### Written task:
Return the text lines from all items below as a JSON array of strings, one string per line, skipping blank lines. Leave the pictures out of the output.

Entries supplied: Begin

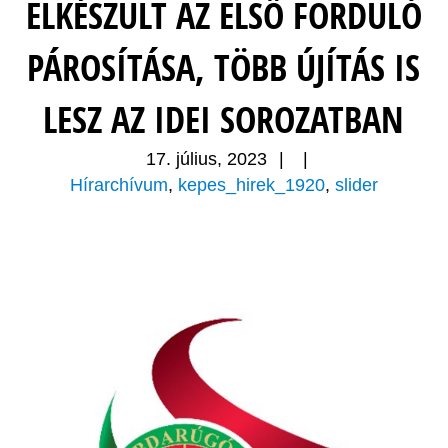
ELKÉSZÜLT AZ ELSŐ FORDULÓ
PÁROSÍTÁSA, TÖBB ÚJÍTÁS IS
LESZ AZ IDEI SOROZATBAN
17. július, 2023
|
|
Hírarchívum
,
kepes_hirek_1920
,
slider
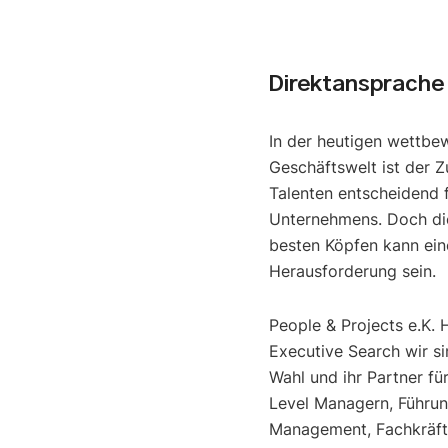
Direktansprache
In der heutigen wettbe
Geschäftswelt ist der Z
Talenten entscheidend f
Unternehmens. Doch di
besten Köpfen kann ein
Herausforderung sein.
People & Projects e.K. 
Executive Search wir si
Wahl und ihr Partner fü
Level Managern, Führun
Management, Fachkräfte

Entries supplied: End

### Your response:
[
  "ELKÉSZÜLT AZ ELSŐ FORDULÓ",
  "PÁROSÍTÁSA, TÖBB ÚJÍTÁS IS",
  "LESZ AZ IDEI SOROZATBAN",
  "17. július, 2023",
  "|",
  "|",
  "Hírarchívum",
  ",",
  "kepes_hirek_1920",
  ",",
  "slider",
  "Direktansprache",
  "In der heutigen wettbe",
  "Geschäftswelt ist der Z",
  "Talenten entscheidend f",
  "Unternehmens. Doch di",
  "besten Köpfen kann ein",
  "Herausforderung sein.",
  "People & Projects e.K. ",
  "Executive Search wir si",
  "Wahl und ihr Partner fü",
  "Level Managern, Führun",
  "Management, Fachkräfte"
]